Unfortunately, I do not have any further info on this incident, but in looking through my assignor archives, I found a similar incident involving one of our umpires.

In the days before formal FED appeals when umpires called runners out for missing bases without any appeal, one of our umpires, who had only worked FED ball, was doing a game under pro rules. After a play ended, while the pitcher was mounting the rubber with no apparant intention to appeal, the umpire called the runner out for missing a base. The offense was furious, the defense then initiated the proper appeal, and the runner was called out.

The only difference between the case that we are debating here and this case is that in the PA announcer probably acted with malice and the umpire new to pro rules acted out of ignorance. Regardless, the defense learned of the missed base outside the intent of the rules.

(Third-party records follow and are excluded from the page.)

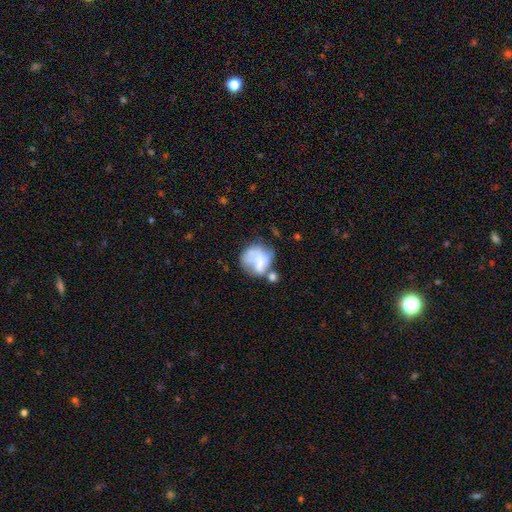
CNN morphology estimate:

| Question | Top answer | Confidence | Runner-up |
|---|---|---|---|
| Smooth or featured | smooth | 54% | featured or disk (36%) |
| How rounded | round | 66% | in between (33%) |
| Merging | none | 32% | major disturbance (24%) |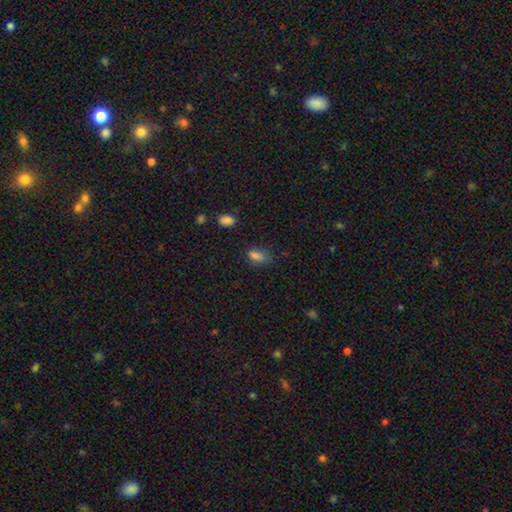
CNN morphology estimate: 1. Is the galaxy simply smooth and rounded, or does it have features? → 80% smooth, 14% star or artifact, 6% featured or disk.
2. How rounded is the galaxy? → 84% in between, 8% round, 8% cigar-shaped.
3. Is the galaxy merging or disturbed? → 60% none, 27% minor disturbance, 9% major disturbance, 4% merger.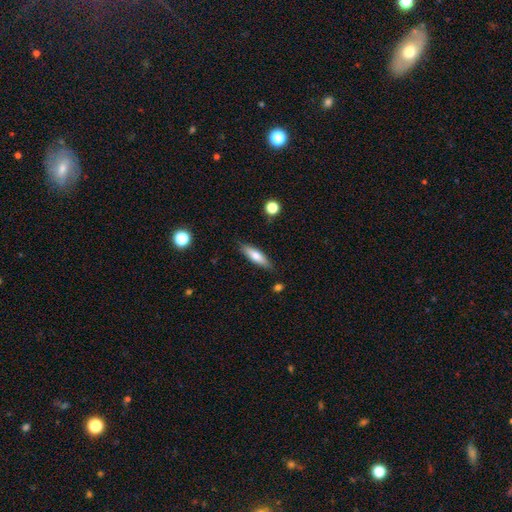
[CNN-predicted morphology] Smooth or featured? smooth (68%)
How rounded? cigar-shaped (60%)
Merging? none (85%)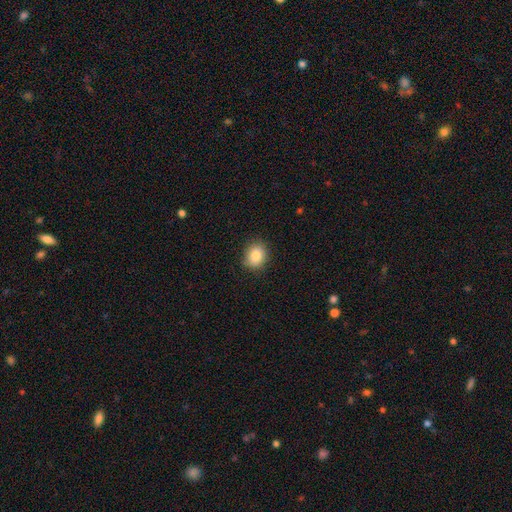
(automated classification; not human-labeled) smooth_or_featured: smooth (p=0.85) [alt: star or artifact p=0.09]
how_rounded: round (p=0.59) [alt: in between p=0.40]
merging: none (p=0.85) [alt: minor disturbance p=0.12]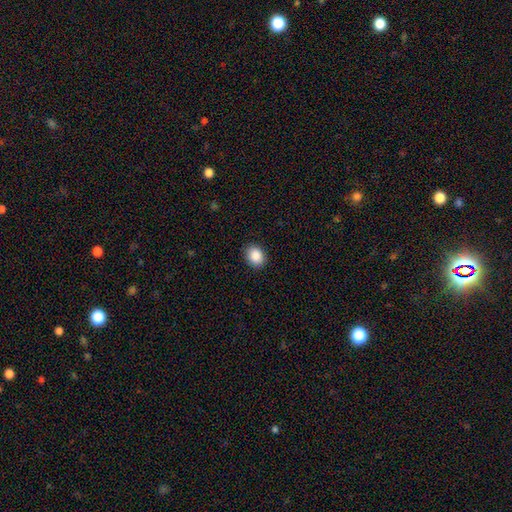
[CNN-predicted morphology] Q: Smooth or featured?
A: smooth (88%); runner-up: star or artifact (8%)
Q: How rounded?
A: in between (53%); runner-up: round (46%)
Q: Merging?
A: none (89%); runner-up: minor disturbance (8%)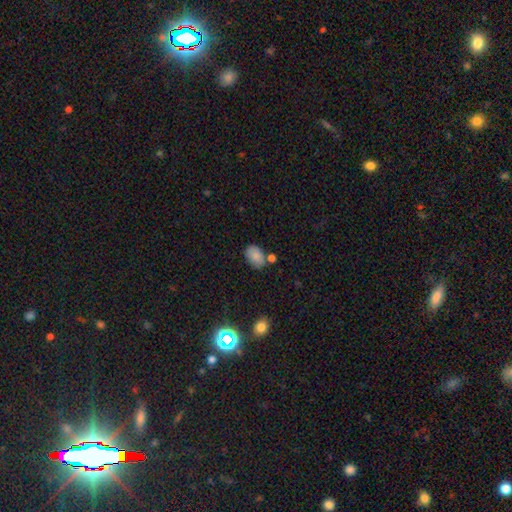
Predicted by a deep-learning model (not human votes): Smooth or featured? smooth (83%)
How rounded? in between (85%)
Merging? none (64%)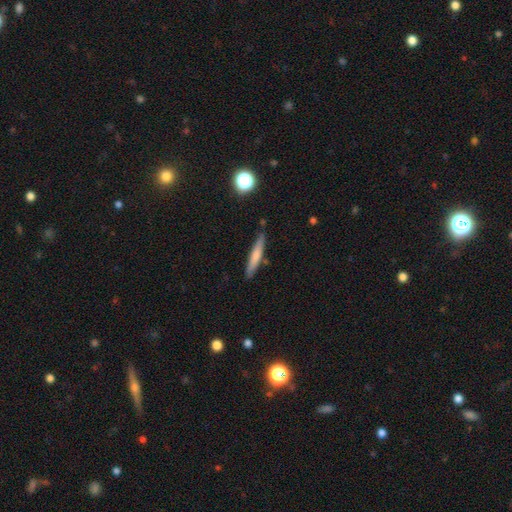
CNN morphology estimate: A smooth galaxy with no disk features (64%) that is cigar-shaped (93%). Merging: none (83%).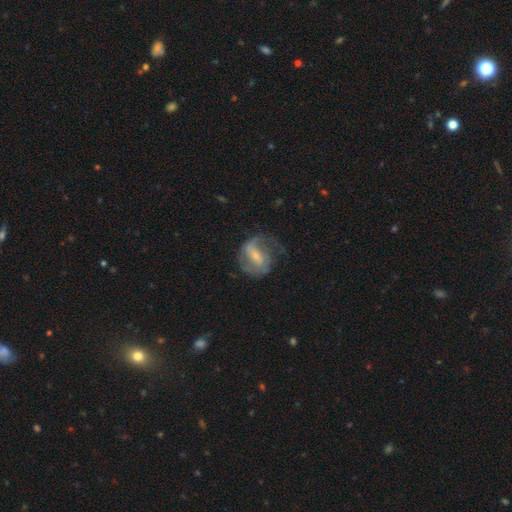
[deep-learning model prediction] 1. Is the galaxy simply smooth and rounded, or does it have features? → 76% featured or disk, 18% smooth, 6% star or artifact.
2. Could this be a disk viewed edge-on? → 97% no, 3% yes.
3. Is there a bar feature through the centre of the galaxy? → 44% weak, 38% strong, 18% no.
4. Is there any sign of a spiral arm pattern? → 85% yes, 15% no.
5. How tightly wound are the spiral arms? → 48% medium, 29% loose, 23% tight.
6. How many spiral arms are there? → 72% 2, 12% can't tell, 9% 1, 3% 3, 1% 4, 1% more than 4.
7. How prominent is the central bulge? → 56% small, 33% moderate, 7% none, 3% large, 1% dominant.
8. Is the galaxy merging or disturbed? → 53% none, 23% major disturbance, 22% minor disturbance, 2% merger.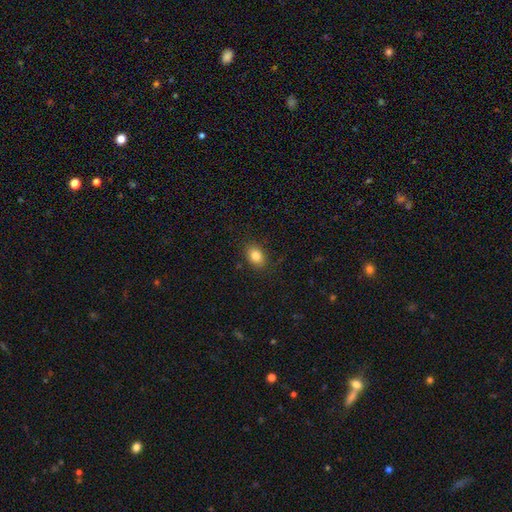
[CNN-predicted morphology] A smooth galaxy with no disk features (83%) that is in between round and cigar-shaped (69%).

Vote fractions:
- Smooth or featured? smooth: 83% / star or artifact: 10% / featured or disk: 7%
- How rounded? in between: 69% / round: 30% / cigar-shaped: 1%
- Merging? none: 87% / minor disturbance: 10% / major disturbance: 2% / merger: 1%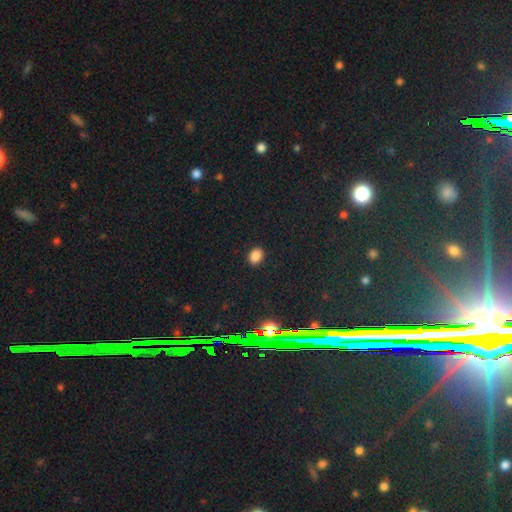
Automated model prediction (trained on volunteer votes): Smooth or featured?
  - smooth: 85% *
  - star or artifact: 12%
  - featured or disk: 4%
How rounded?
  - in between: 61% *
  - round: 38%
  - cigar-shaped: 1%
Merging?
  - none: 90% *
  - minor disturbance: 7%
  - major disturbance: 2%
  - merger: 1%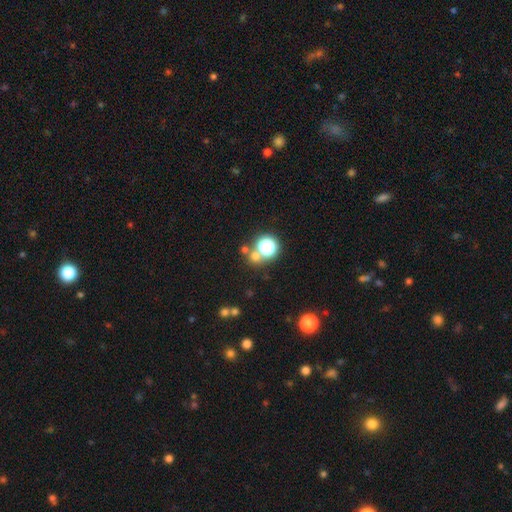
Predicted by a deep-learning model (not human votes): Overall: smooth (53%; star or artifact 37%). How rounded: round (87%). Merging: none (62%; merger 25%).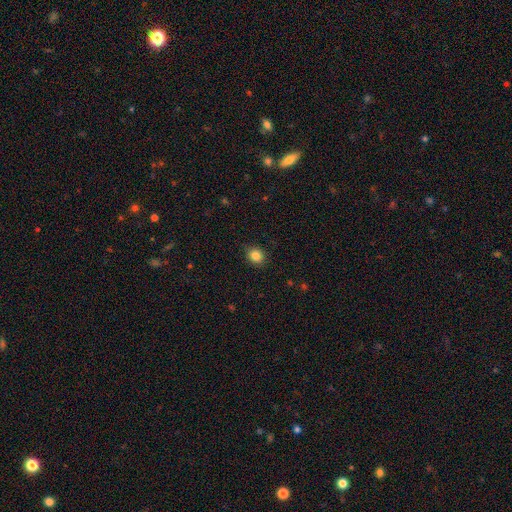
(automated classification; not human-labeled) Q: Smooth or featured?
A: smooth (85%); runner-up: star or artifact (11%)
Q: How rounded?
A: round (73%); runner-up: in between (27%)
Q: Merging?
A: none (86%); runner-up: minor disturbance (11%)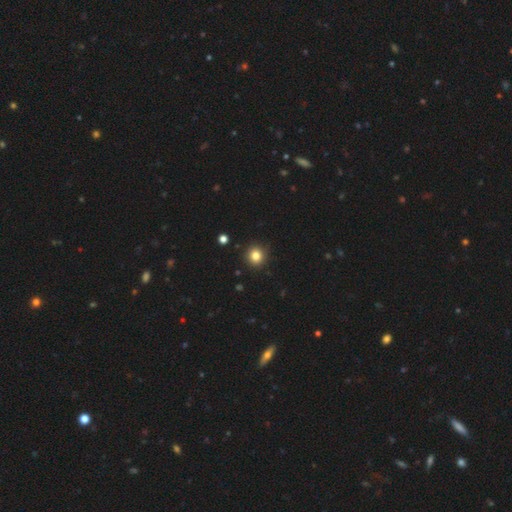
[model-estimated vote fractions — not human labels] A smooth galaxy with no disk features (82%) that is round (91%). Merging: none (90%).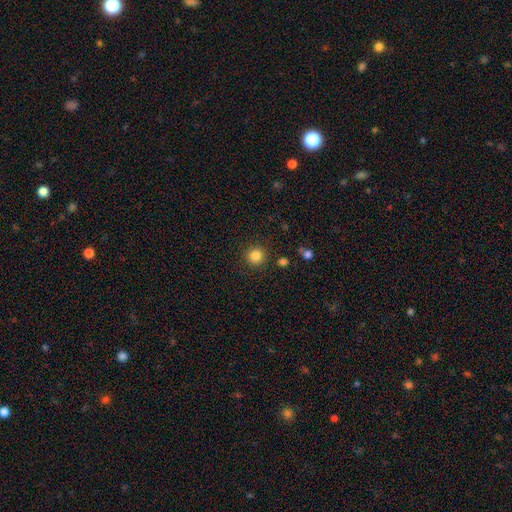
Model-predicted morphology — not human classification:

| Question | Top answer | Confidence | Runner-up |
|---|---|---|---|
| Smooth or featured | smooth | 84% | star or artifact (11%) |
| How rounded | round | 95% | in between (4%) |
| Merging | none | 90% | minor disturbance (6%) |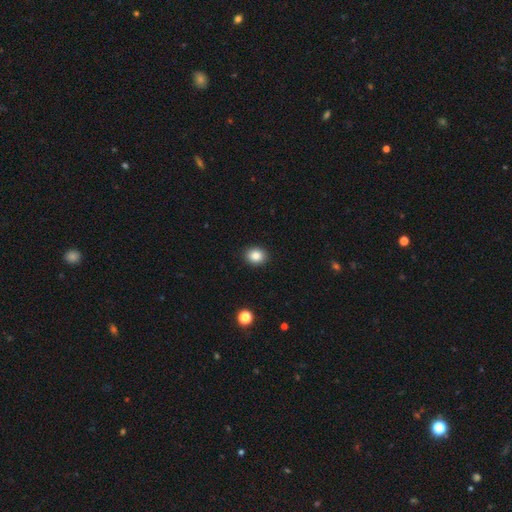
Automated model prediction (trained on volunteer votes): Q: Smooth or featured?
A: smooth (85%); runner-up: star or artifact (10%)
Q: How rounded?
A: round (61%); runner-up: in between (38%)
Q: Merging?
A: none (91%); runner-up: minor disturbance (6%)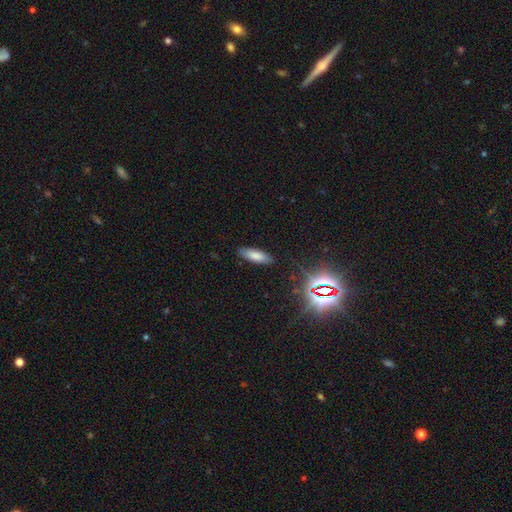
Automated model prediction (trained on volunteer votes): Morphology: type=smooth (78%); roundness=in between (59%); merging=none (86%).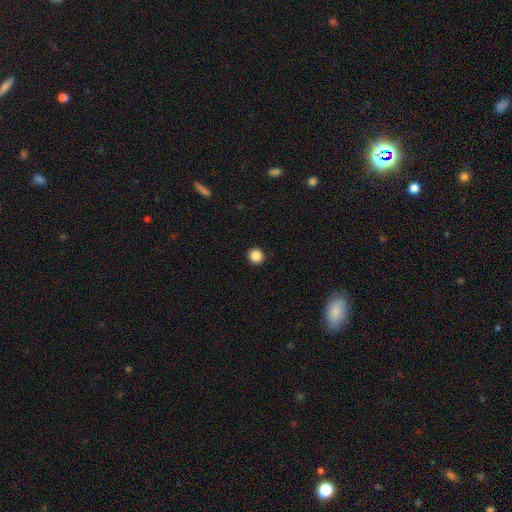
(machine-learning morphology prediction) smooth-or-featured: smooth: 87% | star or artifact: 10% | featured or disk: 3%
  how-rounded: round: 96% | in between: 3% | cigar-shaped: 1%
  merging: none: 94% | minor disturbance: 4% | major disturbance: 1% | merger: 1%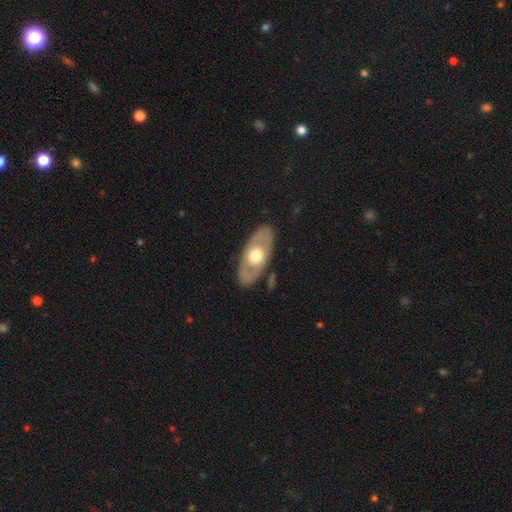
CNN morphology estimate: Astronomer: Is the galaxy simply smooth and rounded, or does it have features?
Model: featured or disk — 55% (runner-up: smooth, 41%).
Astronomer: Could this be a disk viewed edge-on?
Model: no — 79%.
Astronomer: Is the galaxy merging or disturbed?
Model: none — 85%.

The only proper ruling in both cases is to call the runner out. Anything else is making up rules. I have read the whole thread and I am appalled at the apparant willingness of some umpires to play God and try to make things "fair." Our job is to enforce the rules. League officials are allowed to make things fair if they want. But for umpires, the only correct course of action is eject the announcer, call R2 out, and move on.

On the other hand, league presidents (e.g., the AL president who overuled the umpires in the famous pine tar incident involving George Brett) have more leeway. It would be entirely appropriate for a league president to meet out punishment by awarding a victory to the visiting team for the outrageous conduct of the home team PA announcer. It is entirely innappropriate for an umpire to attempt to do the same thing.

Look at the NCAA. The governing boards regularly take away victories from teams that are found to have illegal players, recruiting violations, etc. On field officials never do that, however.